An alternate mechanism that materials may be acquired by lysosomes for digestion is strictly intracellular. Termed autophagy, the process entails the removal of membrane-bounded organelles or other cytoplasmic components through the action of lysosomes. This digestive pathway is perhaps best illustrated in the situation where a lysosome fuses to a fractured mitochondrion. Similar to phagocytosis, the enzymes present in the lysosome disassemble the mitochondrial components into monomers and the breakdown products from autophagy are released into the cytosol.
The autophagic process is often a means of cell renewal, allowing damaged macromolecules to be recycled into products the cell can readily utilize. The liver cells, where mitochondria have an average lifetime of only about 10 days, are a good example of this function.
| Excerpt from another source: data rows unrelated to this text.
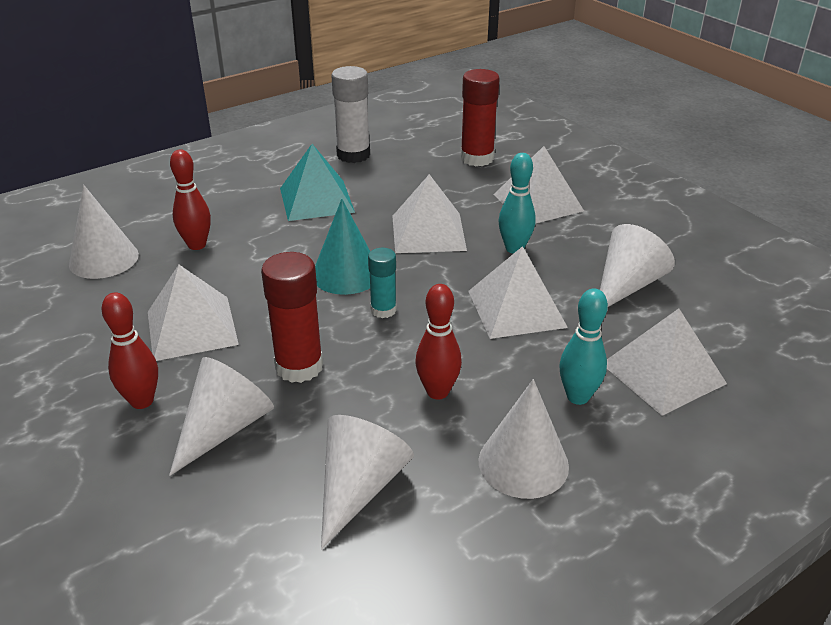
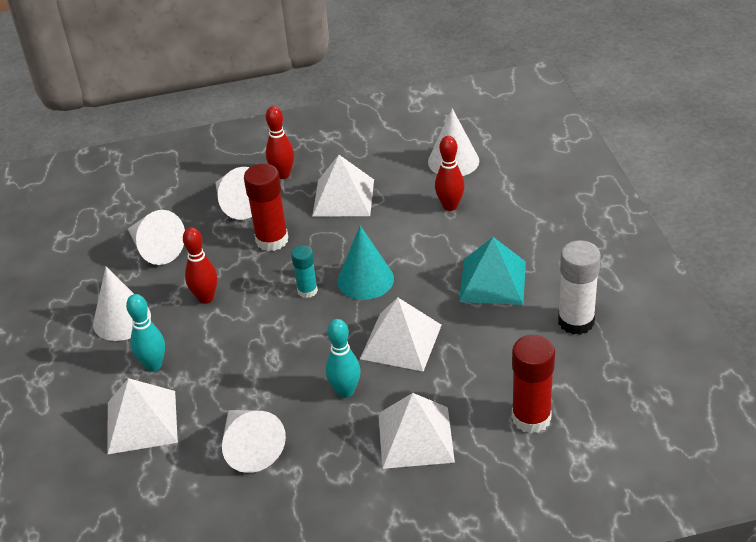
camera: 115 degrees right, 5 degrees up
(516, 309) = (264, 365): white pyramid -> none

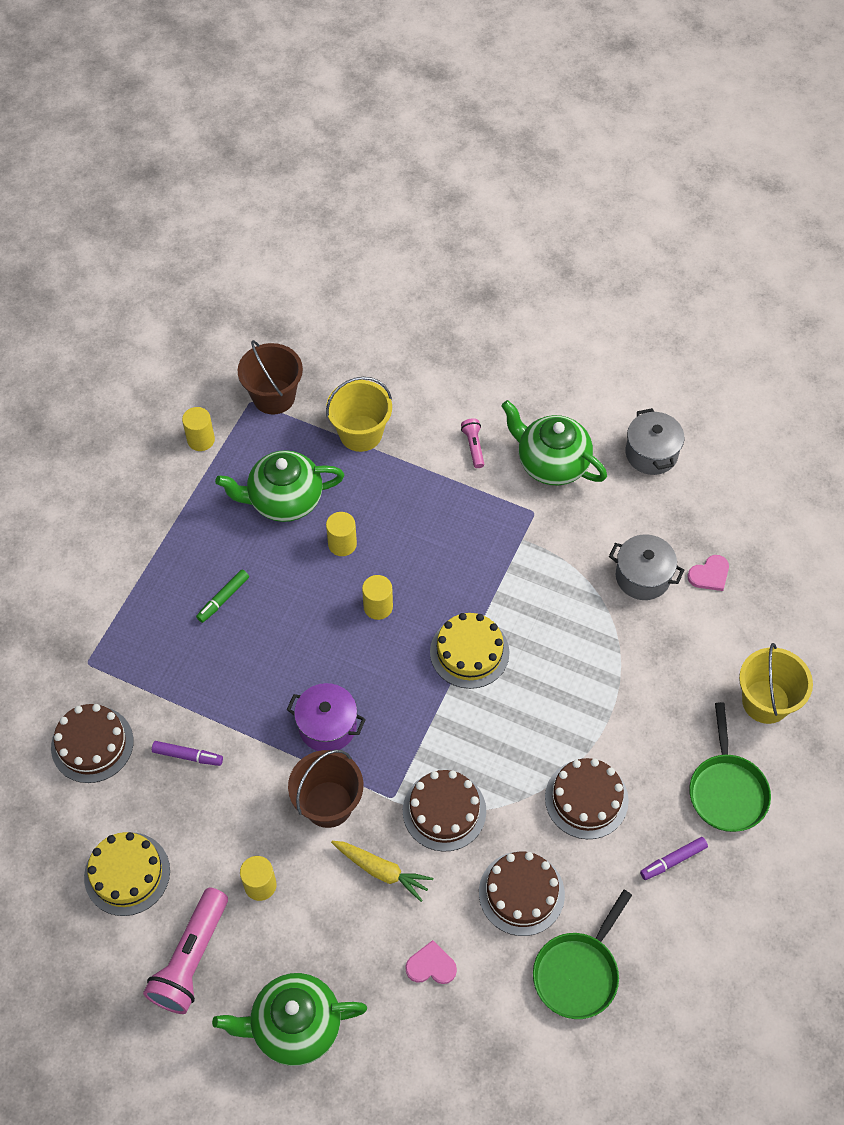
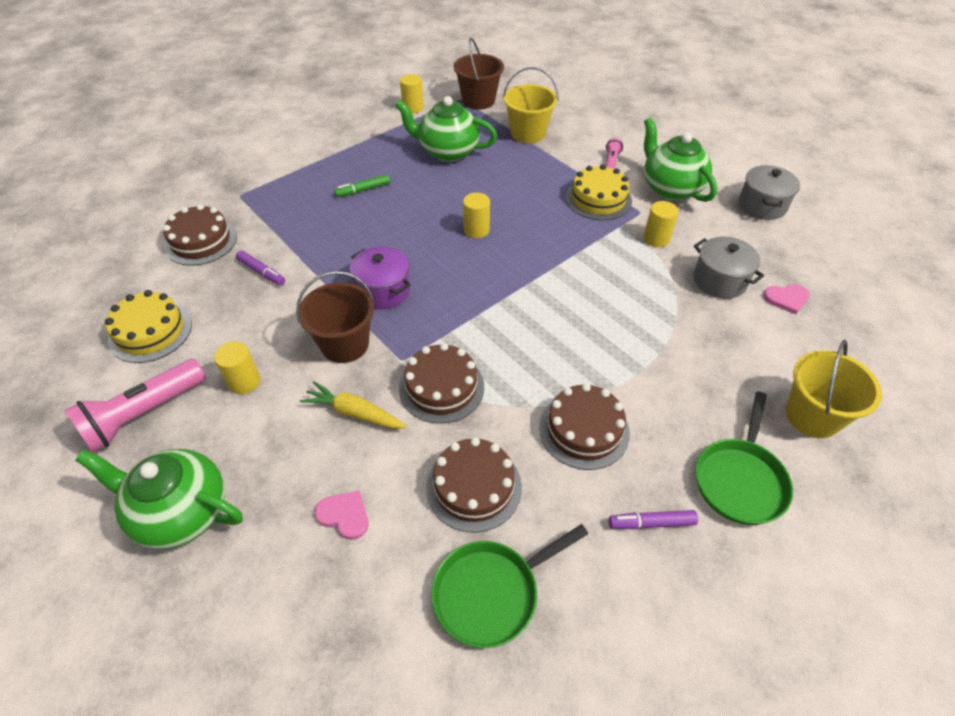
camera: 25 degrees right, 10 degrees down
(342, 544) = (473, 186): yellow cylinder -> yellow cylinder (656, 239)
(381, 871) = (354, 413): yellow carrot -> yellow carrot turned 150 degrees clockwise
(469, 652) = (534, 282): yellow cake -> yellow cake (598, 199)

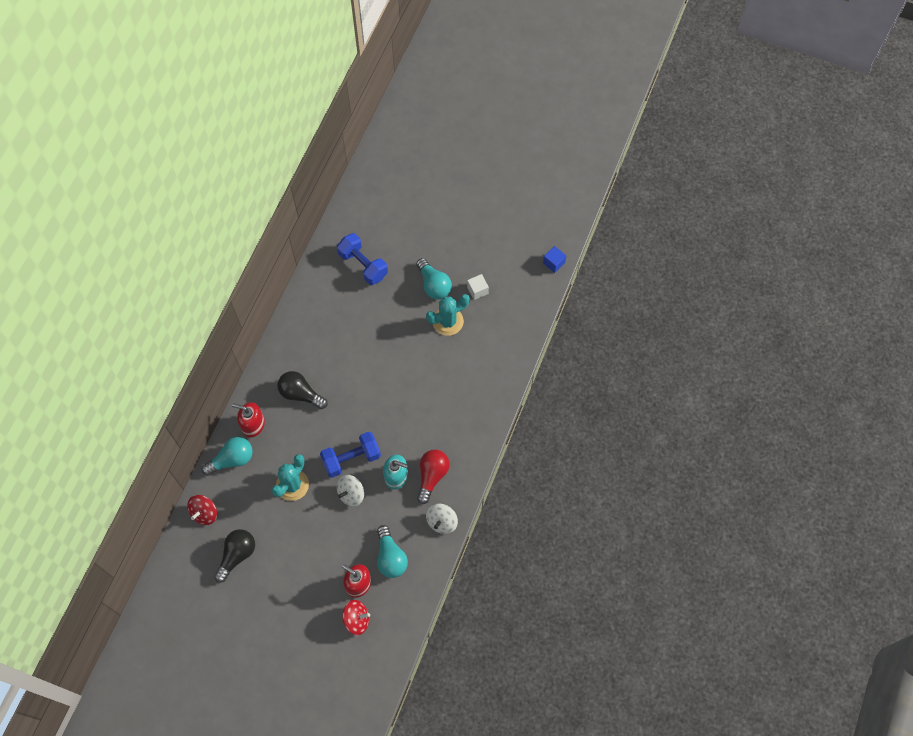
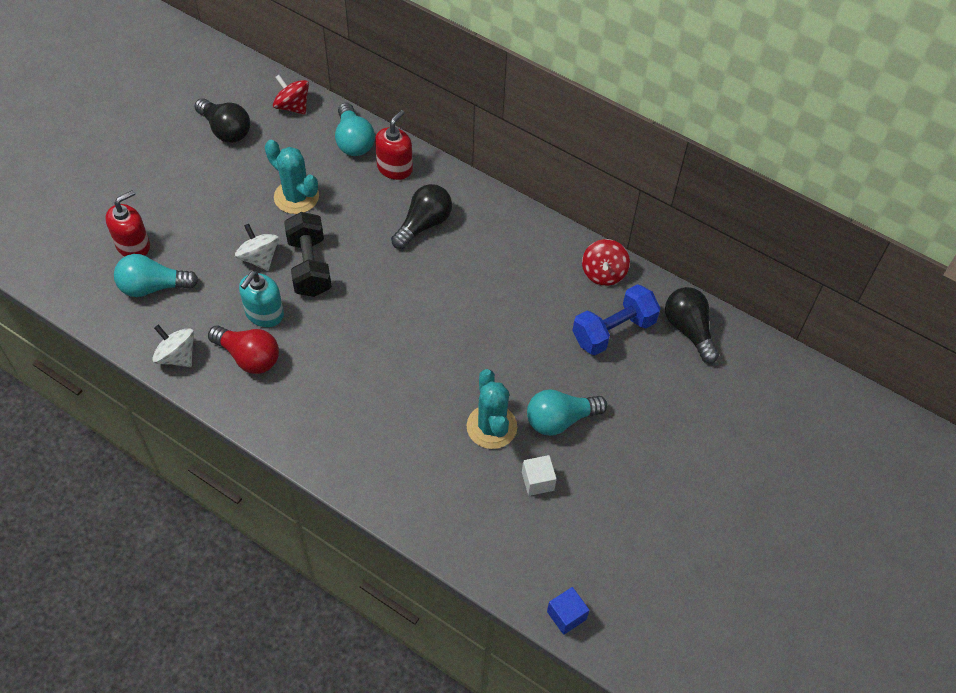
camera: 100 degrees right, 10 degrees down
(351, 459) = (309, 266): blue dumbbell -> black dumbbell
(353, 223) = (689, 330): none -> black light bulb
(356, 619) = (88, 236): red spinning top -> red spinning top (603, 273)

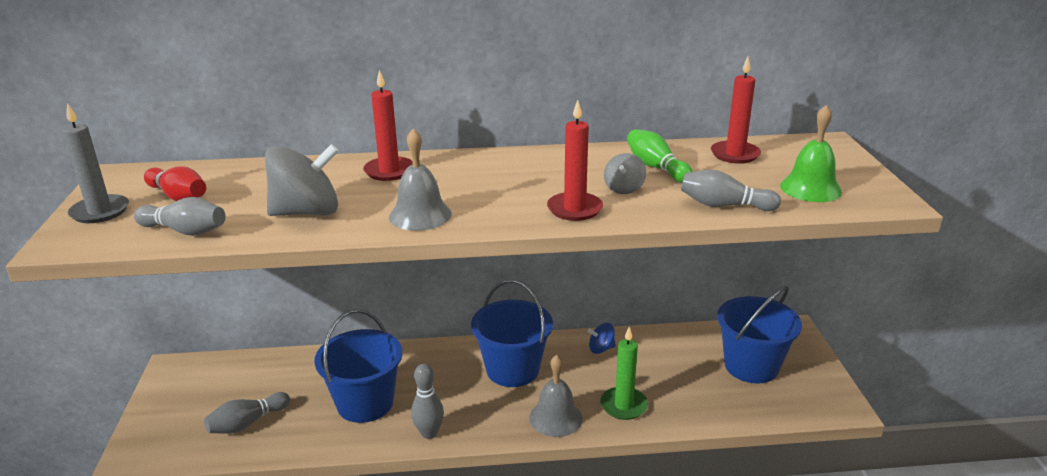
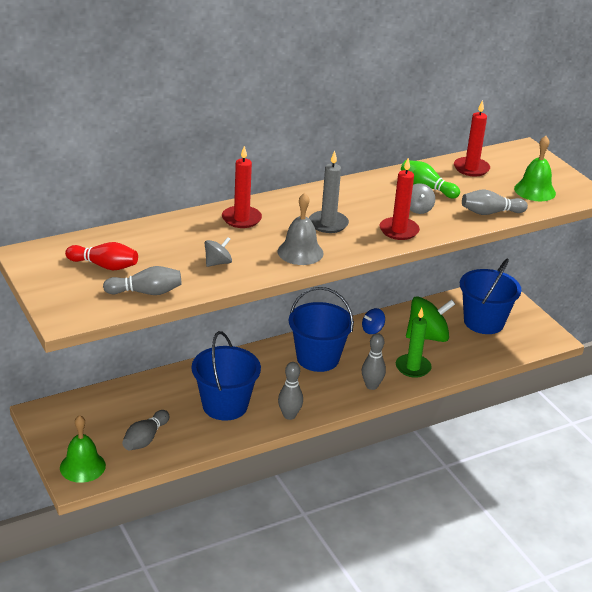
camera: 25 degrees left, 5 degrees up
(100, 212) = (59, 288): grey candle -> grey candle (328, 224)
(155, 440) = (82, 466): none -> green bell
(307, 212) = (217, 263): grey spinning top -> grey spinning top, size x0.50
(555, 418) = (371, 386): grey bell -> grey bowling pin
(666, 370) = (427, 336): none -> green spinning top

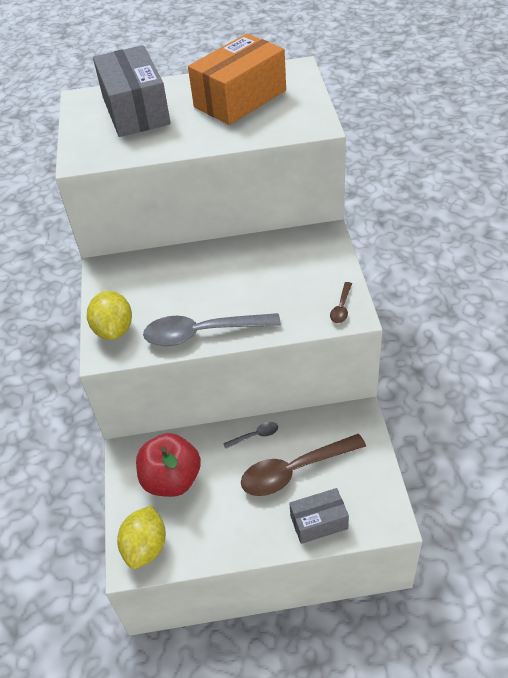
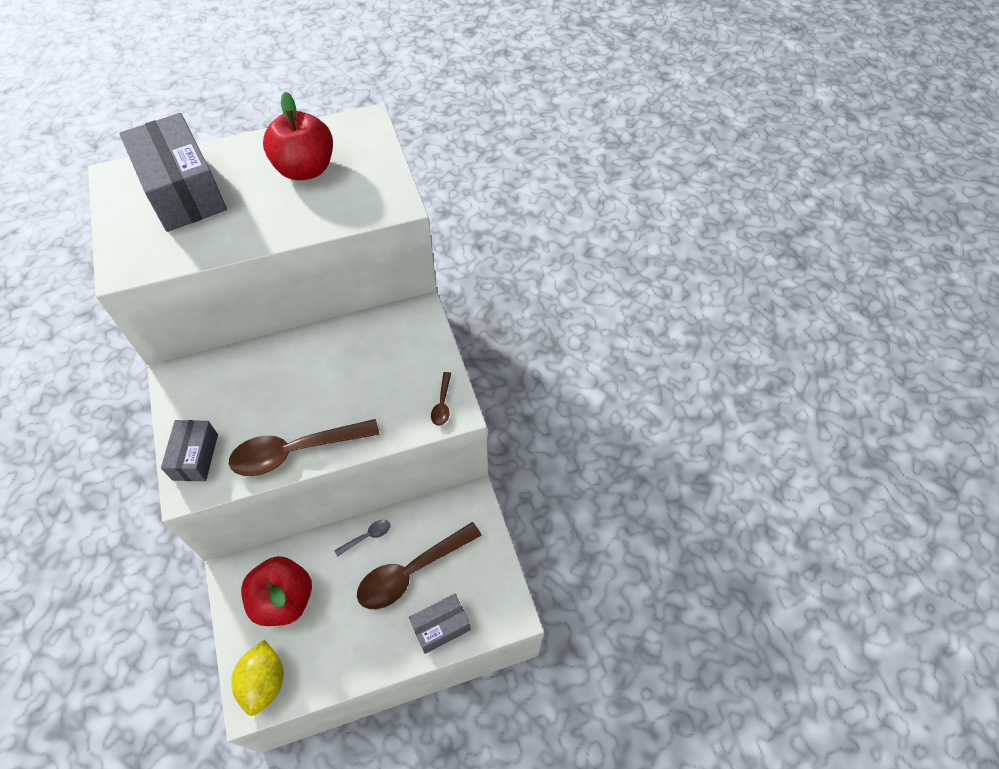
camera: 15 degrees left, 10 degrees up
(114, 329) = (195, 457): yellow lemon -> grey box
(202, 333) = (295, 451): grey spoon -> brown spoon
(240, 99) = (305, 169): orange box -> red apple

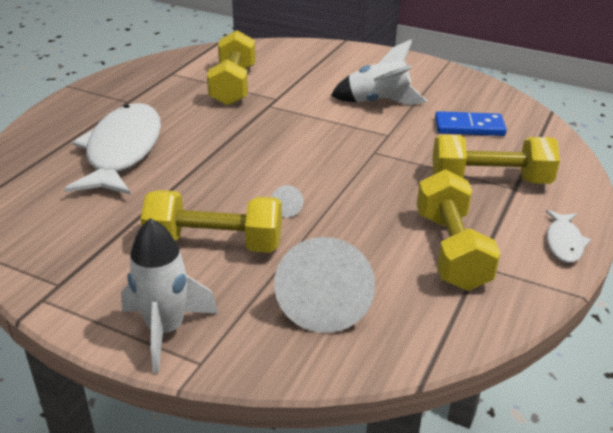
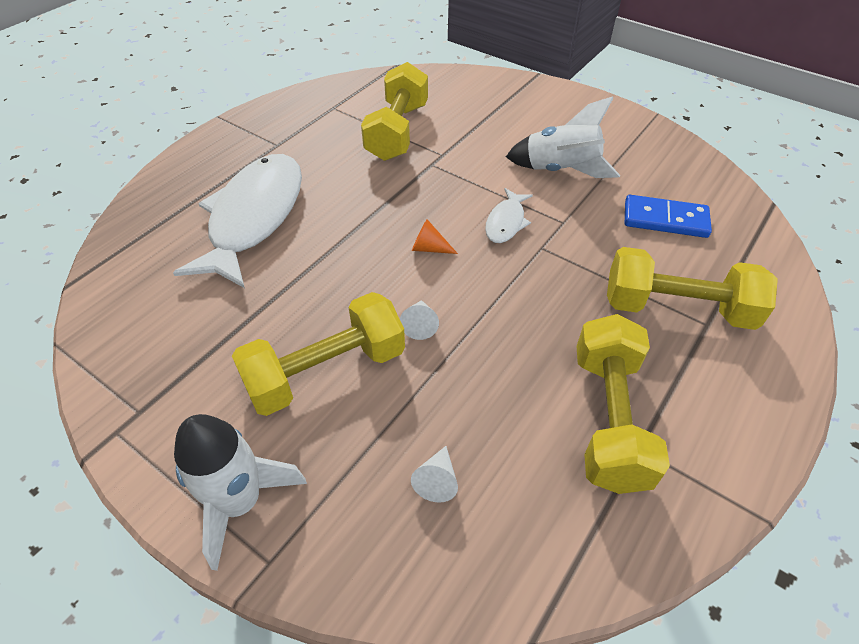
camera: 10 degrees right, 15 degrees up
(215, 244) = (326, 371): yellow dumbbell -> yellow dumbbell turned 45 degrees counterclockwise
(281, 159) = (429, 248): none -> orange cone
(324, 300) = (437, 480): white cone -> white cone, size x0.40
(564, 242) = (757, 424): white fish -> white fish (506, 222)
Microscopic examination of liver cells reveals the constant presence of lysosomes containing mitochondria. Moreover, additional smooth endoplasmic reticulum produced in liver cells due to exposure to certain drugs is broken down via autophagy when the chemical substance is removed, emphasizing the fact that autophagy is a selective process.
Lysosomes are also important for their role in the programmed death of certain cells. As previously discussed, if the enzymes of a single lysosome are released into a cell, there is little change in the cytosol, but a massive enzymatic discharge by many lysosomes can be fatal to the cell. Through the coordinated release of lysosomal enzymes a number of important developmental changes occur in various multicellular organisms. As a tadpole matures into a frog, for instance, it loses its tail due to the lysosomal destruction of the cells contained in the appendage.